NNN Reit, Inc.
- Formerly: National Retail Properties, Inc.
- Type: Public company
- Traded as: NYSE: NNN; S&P 400 component;
- Industry: Real estate investment trust
- Founded: October 1984; 41 years ago (as Golden Corral Realty Corp.)
- Headquarters: Orlando, Florida, U.S.
- Key people: Julian E. Whitehurst (CEO & President) Don DeFosset (Chairman) Kevin B. Habicht (CFO)
- Products: Freestanding retail properties
- Revenue: US$0.674 billion (2019)
- Net income: US$0.299 billion (2019)
- Total assets: US$8.500 billion (2019)
- Total equity: US$4.332 billion (2019)
- Number of employees: 70 (2020)
- Website: www.nnnreit.com

= NNN Reit =

(ticker symbol: NNN) a real estate investment trust in the US

NNN Reit, Inc. is a real estate investment trust that invests primarily in restaurant properties that are subject to long-term triple net leases, usually under leaseback arrangements. It is organized in Maryland with its principal office in Orlando, Florida.

As of December 31, 2019, the company owned 3,118 properties containing 32.5 million square feet, 17.6% of the company's revenue was from properties in Texas, and 8.8% of the company's revenue was from properties in Florida.

==History==
The company was formed in 1984 as Golden Corral Realty Corp. as a way for the owners of the Golden Corral restaurant chain to allow employees to invest in the company.
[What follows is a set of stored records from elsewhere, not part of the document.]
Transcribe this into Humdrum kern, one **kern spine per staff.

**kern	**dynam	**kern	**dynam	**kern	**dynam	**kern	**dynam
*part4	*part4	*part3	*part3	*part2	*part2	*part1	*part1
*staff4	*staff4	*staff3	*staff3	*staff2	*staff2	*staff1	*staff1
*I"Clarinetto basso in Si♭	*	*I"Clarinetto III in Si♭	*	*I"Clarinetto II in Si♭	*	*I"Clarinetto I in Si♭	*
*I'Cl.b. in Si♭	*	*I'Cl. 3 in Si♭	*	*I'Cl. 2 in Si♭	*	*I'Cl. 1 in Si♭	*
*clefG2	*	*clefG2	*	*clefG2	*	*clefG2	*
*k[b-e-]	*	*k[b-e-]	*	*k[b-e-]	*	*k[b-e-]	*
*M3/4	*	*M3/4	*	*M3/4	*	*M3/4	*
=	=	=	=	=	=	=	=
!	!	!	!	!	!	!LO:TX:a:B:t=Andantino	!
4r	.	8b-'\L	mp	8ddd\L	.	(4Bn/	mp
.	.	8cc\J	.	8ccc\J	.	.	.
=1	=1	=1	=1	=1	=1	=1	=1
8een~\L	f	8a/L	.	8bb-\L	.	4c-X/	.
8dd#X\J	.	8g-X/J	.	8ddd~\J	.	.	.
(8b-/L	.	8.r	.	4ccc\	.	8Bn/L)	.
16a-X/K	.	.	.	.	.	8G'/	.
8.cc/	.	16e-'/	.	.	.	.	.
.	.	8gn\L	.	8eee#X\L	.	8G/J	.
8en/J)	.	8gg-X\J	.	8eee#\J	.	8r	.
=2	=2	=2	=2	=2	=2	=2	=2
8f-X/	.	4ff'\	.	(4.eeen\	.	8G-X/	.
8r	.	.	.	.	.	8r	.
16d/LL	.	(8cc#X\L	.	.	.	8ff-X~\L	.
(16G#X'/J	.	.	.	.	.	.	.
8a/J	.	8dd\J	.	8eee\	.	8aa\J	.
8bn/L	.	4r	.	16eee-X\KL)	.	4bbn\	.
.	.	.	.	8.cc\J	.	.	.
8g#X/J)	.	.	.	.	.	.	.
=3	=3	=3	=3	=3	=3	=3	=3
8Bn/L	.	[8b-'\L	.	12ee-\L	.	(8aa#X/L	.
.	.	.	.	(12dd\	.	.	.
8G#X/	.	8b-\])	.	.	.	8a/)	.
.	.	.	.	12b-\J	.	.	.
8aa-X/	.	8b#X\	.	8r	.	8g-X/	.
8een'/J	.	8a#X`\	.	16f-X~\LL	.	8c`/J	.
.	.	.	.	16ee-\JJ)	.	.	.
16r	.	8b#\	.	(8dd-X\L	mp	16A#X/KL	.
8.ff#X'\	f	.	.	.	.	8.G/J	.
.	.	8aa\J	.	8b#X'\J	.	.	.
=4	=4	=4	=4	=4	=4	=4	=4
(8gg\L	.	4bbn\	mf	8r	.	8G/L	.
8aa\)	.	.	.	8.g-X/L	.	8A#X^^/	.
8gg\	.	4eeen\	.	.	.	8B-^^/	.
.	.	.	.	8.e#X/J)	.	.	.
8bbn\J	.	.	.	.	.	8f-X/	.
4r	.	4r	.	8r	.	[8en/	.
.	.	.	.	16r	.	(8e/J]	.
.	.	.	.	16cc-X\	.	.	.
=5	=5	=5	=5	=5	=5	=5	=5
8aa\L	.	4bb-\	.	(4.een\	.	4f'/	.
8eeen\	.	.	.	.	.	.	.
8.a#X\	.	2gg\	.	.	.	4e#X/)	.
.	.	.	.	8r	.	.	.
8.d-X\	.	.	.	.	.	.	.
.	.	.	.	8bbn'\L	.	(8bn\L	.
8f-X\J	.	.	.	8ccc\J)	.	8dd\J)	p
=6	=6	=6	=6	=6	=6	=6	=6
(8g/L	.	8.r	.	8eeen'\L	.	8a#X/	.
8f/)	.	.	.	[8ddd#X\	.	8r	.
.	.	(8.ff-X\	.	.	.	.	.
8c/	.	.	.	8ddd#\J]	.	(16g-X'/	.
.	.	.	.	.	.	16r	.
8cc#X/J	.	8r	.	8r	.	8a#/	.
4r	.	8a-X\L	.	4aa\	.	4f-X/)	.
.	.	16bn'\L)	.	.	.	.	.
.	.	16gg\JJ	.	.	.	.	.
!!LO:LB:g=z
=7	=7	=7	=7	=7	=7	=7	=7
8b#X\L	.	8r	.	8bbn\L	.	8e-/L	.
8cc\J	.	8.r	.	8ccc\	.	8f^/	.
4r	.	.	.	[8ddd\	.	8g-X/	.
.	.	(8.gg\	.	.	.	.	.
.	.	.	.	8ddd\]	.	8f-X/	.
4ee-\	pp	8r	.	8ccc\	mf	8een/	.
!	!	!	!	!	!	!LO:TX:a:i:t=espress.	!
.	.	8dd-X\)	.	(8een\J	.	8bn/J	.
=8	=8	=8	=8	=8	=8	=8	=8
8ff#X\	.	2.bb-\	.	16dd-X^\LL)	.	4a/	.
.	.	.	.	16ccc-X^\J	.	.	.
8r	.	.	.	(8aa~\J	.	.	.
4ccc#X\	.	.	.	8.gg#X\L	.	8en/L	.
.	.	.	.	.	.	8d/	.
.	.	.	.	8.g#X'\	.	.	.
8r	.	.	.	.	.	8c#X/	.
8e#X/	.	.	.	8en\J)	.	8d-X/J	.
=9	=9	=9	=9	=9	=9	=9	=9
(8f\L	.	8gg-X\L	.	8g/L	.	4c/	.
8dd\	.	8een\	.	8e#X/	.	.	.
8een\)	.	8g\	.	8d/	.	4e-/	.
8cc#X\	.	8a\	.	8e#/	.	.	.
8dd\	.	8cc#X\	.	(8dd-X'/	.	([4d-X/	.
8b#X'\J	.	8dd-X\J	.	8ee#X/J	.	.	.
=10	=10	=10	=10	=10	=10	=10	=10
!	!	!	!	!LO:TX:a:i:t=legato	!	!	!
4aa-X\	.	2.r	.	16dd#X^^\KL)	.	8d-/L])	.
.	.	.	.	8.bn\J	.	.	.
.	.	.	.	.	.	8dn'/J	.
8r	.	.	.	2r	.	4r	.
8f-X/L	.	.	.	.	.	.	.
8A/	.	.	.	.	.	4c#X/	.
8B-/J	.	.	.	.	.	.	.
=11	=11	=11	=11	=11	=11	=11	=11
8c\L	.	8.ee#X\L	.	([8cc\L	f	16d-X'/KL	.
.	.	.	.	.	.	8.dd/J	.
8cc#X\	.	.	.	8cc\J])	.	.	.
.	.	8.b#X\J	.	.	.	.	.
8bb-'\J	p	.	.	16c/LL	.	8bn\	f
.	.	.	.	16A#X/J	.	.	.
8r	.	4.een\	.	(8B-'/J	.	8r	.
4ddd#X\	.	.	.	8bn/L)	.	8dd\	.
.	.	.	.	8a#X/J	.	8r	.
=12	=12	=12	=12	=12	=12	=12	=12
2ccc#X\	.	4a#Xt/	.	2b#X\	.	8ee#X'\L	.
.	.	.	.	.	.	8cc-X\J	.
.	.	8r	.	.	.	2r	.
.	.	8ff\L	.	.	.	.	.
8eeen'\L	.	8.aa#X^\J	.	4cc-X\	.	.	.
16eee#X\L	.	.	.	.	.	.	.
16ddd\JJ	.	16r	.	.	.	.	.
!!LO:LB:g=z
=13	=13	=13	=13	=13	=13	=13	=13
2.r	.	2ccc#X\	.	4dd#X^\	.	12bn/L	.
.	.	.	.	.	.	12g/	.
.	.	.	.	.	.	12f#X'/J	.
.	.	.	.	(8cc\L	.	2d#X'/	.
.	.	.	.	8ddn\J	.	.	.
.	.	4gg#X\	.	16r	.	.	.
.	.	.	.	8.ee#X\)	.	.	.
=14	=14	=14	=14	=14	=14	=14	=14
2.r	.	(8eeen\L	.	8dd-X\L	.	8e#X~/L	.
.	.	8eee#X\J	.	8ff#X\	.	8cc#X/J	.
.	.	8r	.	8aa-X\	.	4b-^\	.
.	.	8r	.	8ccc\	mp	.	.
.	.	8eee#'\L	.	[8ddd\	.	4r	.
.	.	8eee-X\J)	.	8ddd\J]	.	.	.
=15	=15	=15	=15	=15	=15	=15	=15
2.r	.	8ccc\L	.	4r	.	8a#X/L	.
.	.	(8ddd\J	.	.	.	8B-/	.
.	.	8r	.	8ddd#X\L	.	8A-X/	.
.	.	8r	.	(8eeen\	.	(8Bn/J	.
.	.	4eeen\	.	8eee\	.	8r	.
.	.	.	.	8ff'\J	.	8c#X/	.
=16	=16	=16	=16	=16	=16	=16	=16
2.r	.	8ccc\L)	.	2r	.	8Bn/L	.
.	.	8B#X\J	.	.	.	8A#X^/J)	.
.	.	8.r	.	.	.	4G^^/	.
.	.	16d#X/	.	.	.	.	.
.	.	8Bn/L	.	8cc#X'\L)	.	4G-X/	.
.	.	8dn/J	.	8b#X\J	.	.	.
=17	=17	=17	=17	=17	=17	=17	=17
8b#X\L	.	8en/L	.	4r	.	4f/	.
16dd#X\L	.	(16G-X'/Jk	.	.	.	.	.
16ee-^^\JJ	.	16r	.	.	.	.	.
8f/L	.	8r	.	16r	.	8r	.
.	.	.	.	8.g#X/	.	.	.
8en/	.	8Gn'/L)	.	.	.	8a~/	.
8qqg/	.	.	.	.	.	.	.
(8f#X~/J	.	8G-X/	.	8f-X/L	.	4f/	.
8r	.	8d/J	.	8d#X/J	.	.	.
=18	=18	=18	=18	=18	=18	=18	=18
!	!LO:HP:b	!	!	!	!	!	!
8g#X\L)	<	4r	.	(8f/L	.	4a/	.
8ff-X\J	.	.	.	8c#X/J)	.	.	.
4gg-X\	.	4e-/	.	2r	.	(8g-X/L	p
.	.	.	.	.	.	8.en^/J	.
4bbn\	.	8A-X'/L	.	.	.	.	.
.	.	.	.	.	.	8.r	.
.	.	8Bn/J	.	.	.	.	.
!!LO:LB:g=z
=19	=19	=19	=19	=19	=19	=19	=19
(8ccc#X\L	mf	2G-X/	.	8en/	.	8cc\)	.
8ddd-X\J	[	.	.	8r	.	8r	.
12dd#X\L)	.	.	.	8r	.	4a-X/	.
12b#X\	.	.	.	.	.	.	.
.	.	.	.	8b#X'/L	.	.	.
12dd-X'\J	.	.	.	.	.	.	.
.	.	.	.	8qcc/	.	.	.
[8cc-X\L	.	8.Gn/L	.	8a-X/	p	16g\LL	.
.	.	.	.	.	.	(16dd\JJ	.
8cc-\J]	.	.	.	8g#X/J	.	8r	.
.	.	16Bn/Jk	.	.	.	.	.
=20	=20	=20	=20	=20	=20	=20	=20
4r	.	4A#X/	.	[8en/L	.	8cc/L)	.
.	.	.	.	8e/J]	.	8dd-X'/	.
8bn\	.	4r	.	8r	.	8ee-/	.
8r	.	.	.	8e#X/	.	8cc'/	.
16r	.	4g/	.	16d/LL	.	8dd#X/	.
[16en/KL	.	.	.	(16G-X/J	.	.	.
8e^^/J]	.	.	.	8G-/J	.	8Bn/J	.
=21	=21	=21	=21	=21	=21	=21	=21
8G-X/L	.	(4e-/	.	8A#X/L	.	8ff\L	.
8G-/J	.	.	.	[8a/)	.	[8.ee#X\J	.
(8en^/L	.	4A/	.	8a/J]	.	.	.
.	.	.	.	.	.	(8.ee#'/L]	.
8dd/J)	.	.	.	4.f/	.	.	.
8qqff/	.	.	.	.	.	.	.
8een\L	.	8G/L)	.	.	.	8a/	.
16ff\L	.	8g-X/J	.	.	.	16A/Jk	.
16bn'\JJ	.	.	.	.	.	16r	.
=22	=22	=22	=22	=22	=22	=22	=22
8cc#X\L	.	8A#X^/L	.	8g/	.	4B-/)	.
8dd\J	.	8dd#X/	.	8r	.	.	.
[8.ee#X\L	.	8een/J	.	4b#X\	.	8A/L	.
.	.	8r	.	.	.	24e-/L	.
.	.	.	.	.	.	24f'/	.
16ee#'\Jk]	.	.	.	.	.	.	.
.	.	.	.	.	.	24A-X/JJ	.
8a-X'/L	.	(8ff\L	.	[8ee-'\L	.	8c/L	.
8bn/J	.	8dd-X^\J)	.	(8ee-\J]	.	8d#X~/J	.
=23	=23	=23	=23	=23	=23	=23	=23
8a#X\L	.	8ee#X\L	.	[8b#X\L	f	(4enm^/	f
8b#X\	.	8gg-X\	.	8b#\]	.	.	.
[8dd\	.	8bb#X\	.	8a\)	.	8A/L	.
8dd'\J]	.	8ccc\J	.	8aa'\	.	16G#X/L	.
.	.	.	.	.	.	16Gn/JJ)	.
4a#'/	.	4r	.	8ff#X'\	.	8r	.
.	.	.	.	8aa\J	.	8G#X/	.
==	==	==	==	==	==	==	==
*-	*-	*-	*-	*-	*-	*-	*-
In 1993, the company split from Golden Corral, and changed its name to Commercial Net Lease Realty. The company also moved its listing to the New York Stock Exchange.
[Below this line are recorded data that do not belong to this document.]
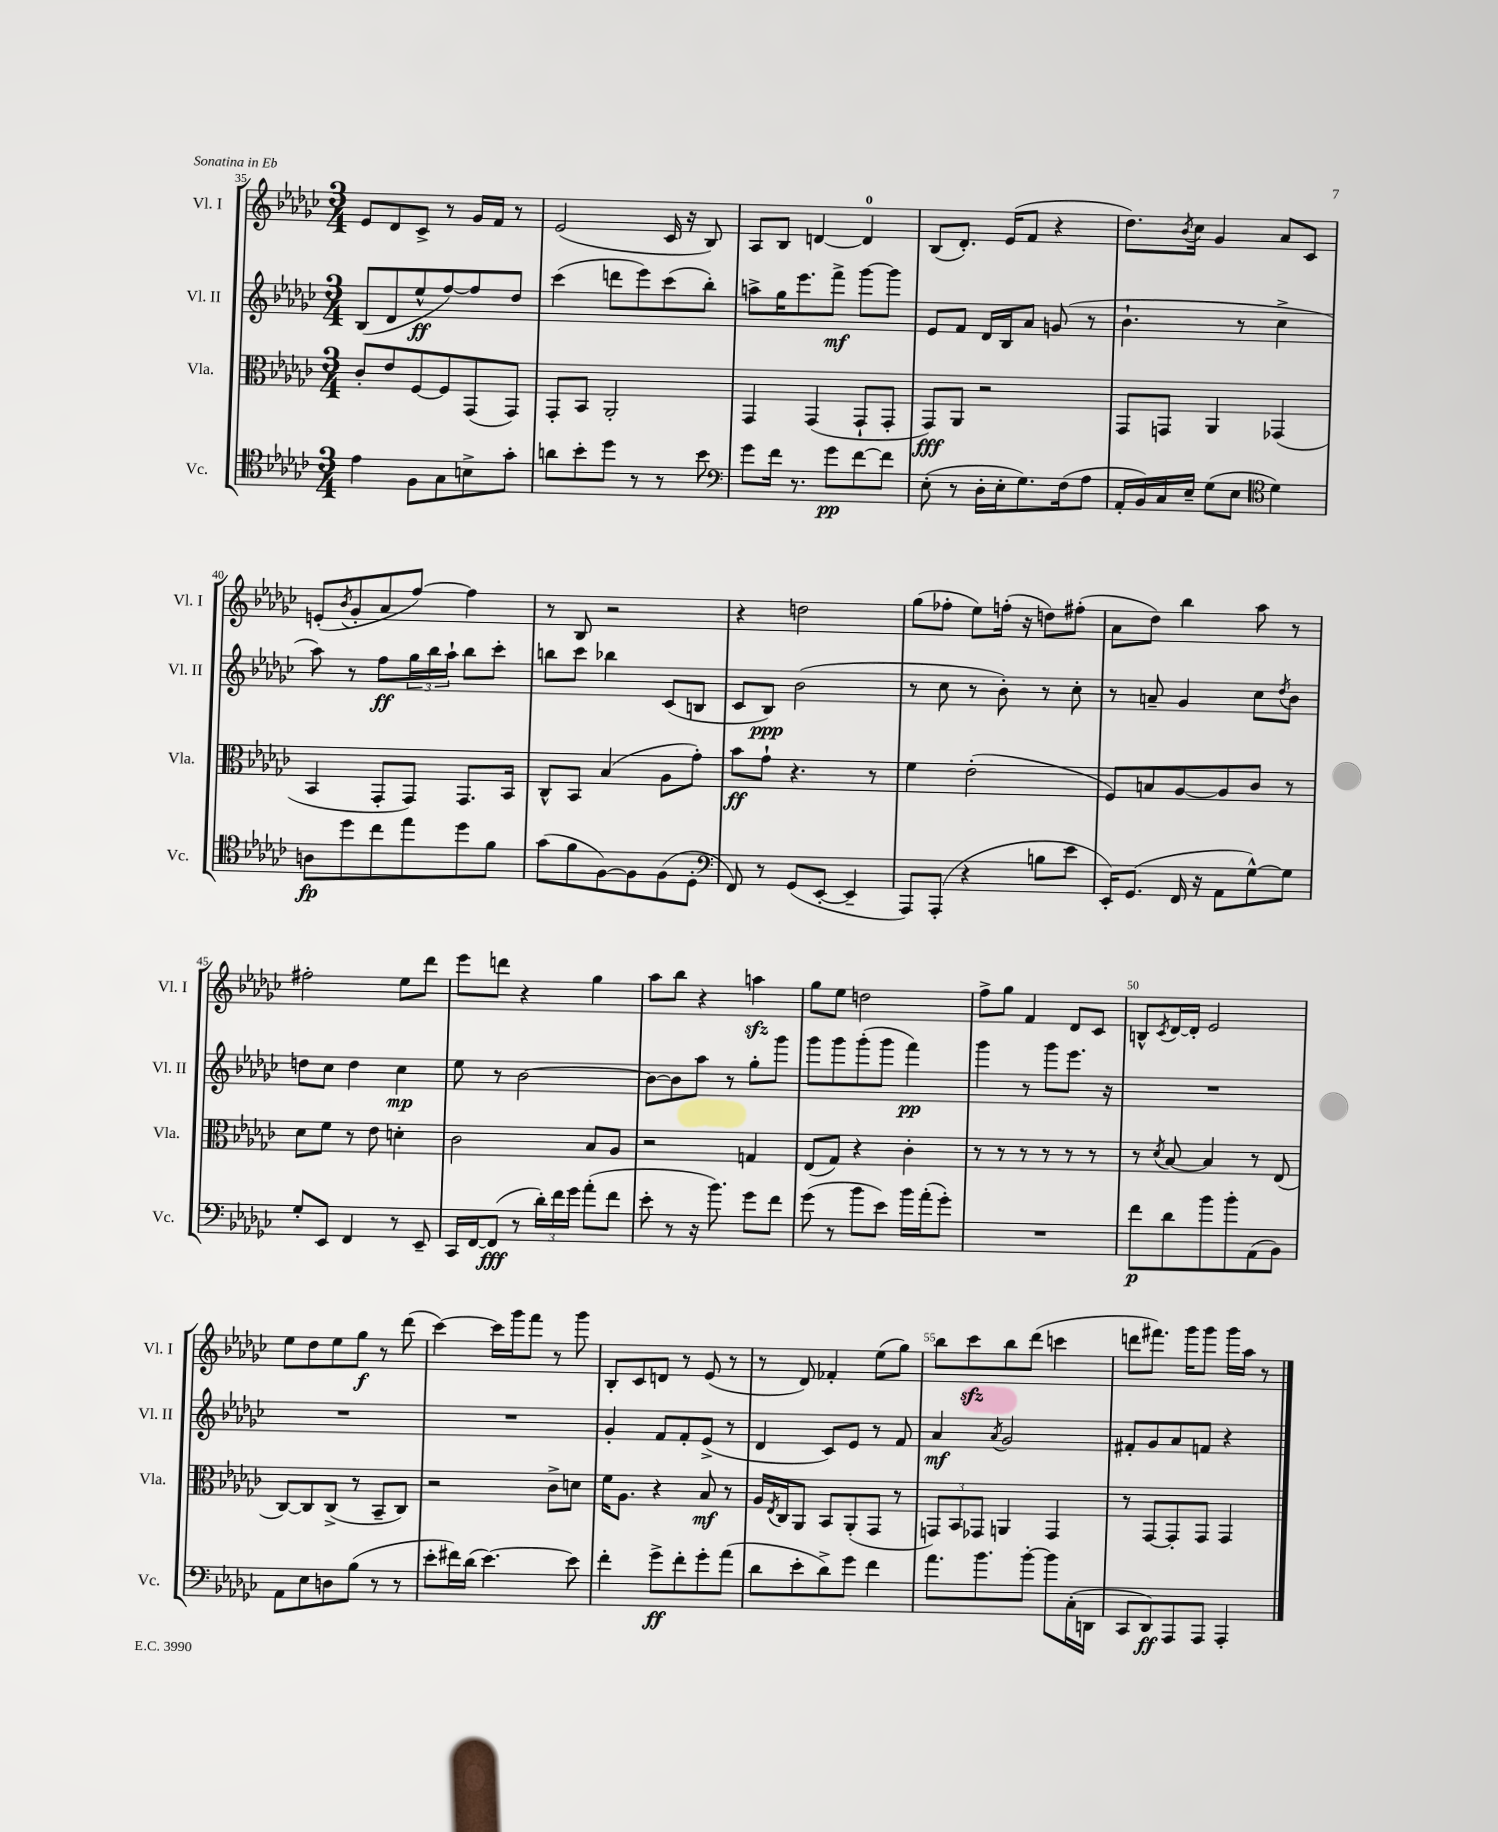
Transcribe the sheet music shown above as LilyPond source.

<<
\new StaffGroup <<
\new Staff = "s0" \with { instrumentName = "Vl. I" shortInstrumentName = "Vl. I" } {
    \clef treble \key ges \major \numericTimeSignature \time 3/4
    ees'8 des'8 ces'8-> r8 ges'16 f'16 r8 |
    ees'2( ces'16 r16 bes8) |
    aes8 bes8 d'4~ d'4-0 |
    bes8( des'8.-.) ees'16( f'8 r4 |
    des''8.) \acciaccatura { bes'8 } ces''16 ges'4 aes'8 ces'8 |
    e'8-.( \acciaccatura { bes'8 } ges'8-. aes'8 f''8~) f''4 |
    r8 bes8 r2 |
    r4 d''2 |
    ges''8( fes''8-. ees''8) f''16-.( r16 d''8) fis''8-.( |
    aes'8 des''8) bes''4 aes''8 r8 |
    fis''2-. ees''8 des'''8 |
    ees'''8 d'''8 r4 ges''4 |
    aes''8 bes''8 r4 a''4\sfz |
    ges''8 ees''8 d''2 |
    f''8-> ges''8 f'4 des'8 ces'8 |
    b8-^ \acciaccatura { ces'8 } des'16~ des'16-. ees'2 |
    ees''8 des''8 ees''8 ges''8\f r8 des'''8( |
    ces'''4~) ces'''16 ges'''16 f'''8 r8 ges'''8 |
    bes8-. ces'8 d'8 r8 ees'8( r8 |
    r8 des'8) fes'4-. ees''8( ges''8) |
    bes''8 ces'''8\sfz bes''8 des'''8( c'''4 |
    d'''8 fis'''8.) ges'''16 ges'''8 ges'''16 aes''16 r8 \bar "|." |
}
\new Staff = "s1" \with { instrumentName = "Vl. II" shortInstrumentName = "Vl. II" } {
    \clef treble \key ges \major \numericTimeSignature \time 3/4
    bes8( des'8 ees''8-^\ff f''8~) f''8 des''8 |
    ces'''4( d'''8 ees'''8) ces'''8( bes''8-.) |
    a''8-> ges''16 ees'''8. f'''8->\mf ges'''8~ ges'''8 |
    ees'8 f'8 des'16 bes16 aes'8 g'8( r8 |
    bes'4.-! r8 ces''4-> |
    aes''8) r8 f''8\ff \tuplet 3/2 { ges''16 bes''16 aes''16-! } bes''8 ces'''8-. |
    b''8 ces'''8 bes''4 ces'8( b8 |
    ces'8 bes8\ppp) bes'2( |
    r8 ces''8 r8 bes'8-.) r8 ces''8-. |
    r8 a'8-- ges'4 ces''8 \acciaccatura { des''8 } bes'8 |
    d''8 ces''8 d''4 ces''4\mp |
    ees''8 r8 bes'2~ |
    bes'8~ bes'8 aes''8 r8 ges''8-. ges'''8 |
    ges'''8 ges'''8 ges'''8-.( ges'''8 f'''4\pp) |
    ges'''4 r8 ges'''8 ees'''8. r16 |
    R2. |
    R2. |
    R2. |
    ges'4-. f'8 f'8-. ees'8->( r8 |
    des'4 ces'8) ees'8 r8 f'8 |
    aes'4\mf \acciaccatura { aes'8 } ges'2 |
    fis'8-. ges'8 aes'8 f'8 r4 \bar "|." |
}
\new Staff = "s2" \with { instrumentName = "Vla." shortInstrumentName = "Vla." } {
    \clef alto \key ges \major \numericTimeSignature \time 3/4
    ces'8-. ees'8 f8~ f8 ges,8( ges,8) |
    ges,8-. bes,8 aes,2-. |
    ges,4 ges,4( ges,8-! ges,8-. |
    ges,8\fff) aes,8 r2 |
    ges,8 g,8 aes,4 ges,4( |
    bes,4 ges,8-. ges,8) ges,8. bes,16 |
    ces8-^ bes,8 bes4( aes8 ges'8-.) |
    bes'8\ff ges'8-! r4. r8 |
    f'4 ees'2-.( |
    f8) b8 aes8~ aes8 ces'8 r8 |
    des'8 f'8 r8 ees'8 d'4-. |
    ces'2 bes8 aes8 |
    r2 g4 |
    ees8( ges8) r4 ces'4-. |
    r8 r8 r8 r8 r8 r8 |
    r8 \acciaccatura { des'8 } bes8~ bes4 r8 ees8( |
    ces8~) ces8 ces8->( r8 bes,8-- ces8) |
    r2 ces'8-> d'8 |
    f'16 aes8. r4 bes8\mf r8 |
    aes16 \acciaccatura { ees8 } ces16 aes,8 bes,8 aes,8-.( ges,8 r8 |
    \tuplet 3/2 { g,8) bes,8 ges,8 } a,4 ges,4 |
    r8 ges,8~ ges,8-. ges,8 ges,4 \bar "|." |
}
\new Staff = "s3" \with { instrumentName = "Vc." shortInstrumentName = "Vc." } {
    \clef tenor \key ges \major \numericTimeSignature \time 3/4
    ees'4 f8 ges8 b8-> ges'8-. |
    a'8 bes'8-. des''8 r8 r8 bes'8 |
    \clef bass ges'8 f'16 r8. ges'8\pp f'8~ f'8 |
    ees8-.( r8 des16-. ees16-. ges8.) f16( aes8 |
    aes,16-. bes,16) ces16 ees16-- ges8( ees8 \clef tenor des'4) |
    a8\fp des''8 ces''8 ees''8 des''8 f'8 |
    ges'8( f'8 f8~) f8 f8( des8-. |
    \clef bass f,8) r8 ges,8( ees,8~-. ees,4-- |
    aes,,8) aes,,8-.( r4 b8 ees'8 |
    ees,16-.) ges,8.( f,16 r16 aes,8 ges8~-^) ges8 |
    ges8-. ees,8 f,4 r8 ees,8-- |
    ces,16 f,16~ f,8\fff( r8 \tuplet 3/2 { des'16-.) f'16 ges'16 } aes'8-.( f'8 |
    ees'8-. r8 r16 bes'8.) ges'8 f'8 |
    ges'8( r8 bes'8 ees'8) bes'16 aes'16-.( ges'8-.) |
    R2. |
    f'8\p des'8 bes'8 bes'8-. aes,8( bes,8) |
    aes,8 ees8 d8 bes8( r8 r8 |
    ees'8-. fis'16) des'16( ees'4.~) ees'8 |
    f'4-. ges'8->\ff f'8-. ges'8-. aes'8( |
    des'8 ees'8-. des'8->) ges'8 f'4 |
    aes'8. bes'8. bes'8~-. bes'8 ces16-.( d,16 |
    ces,8 des,8\ff) aes,,8 aes,,8 aes,,4-. \bar "|." |
}
>>
>>
\layout { \context { \Score currentBarNumber = #35 \override BarNumber.break-visibility = ##(#f #t #t) barNumberVisibility = #(every-nth-bar-number-visible 5) } }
On January 1, 1998, the company merged with its former external adviser, CNL Realty Advisor Inc., and became a self-advised, self-managed REIT.

In February 2004, Craig Macnab was named chief executive officer of the company. In May 2004, he was also named president.

In 2005, the company acquired National Properties Corporation for $61 million.

In May 2006, the company changed its name to National Retail Properties, Inc.

In 2015, the company acquired 19 Frisch's restaurants in the Cincinnati, Ohio area for $47 million in a leaseback transaction. Eventually, they acquired the majority of the restaurants.

In April 2017, Craig Macnab retired and Jay Whitehurst became CEO & President of the company.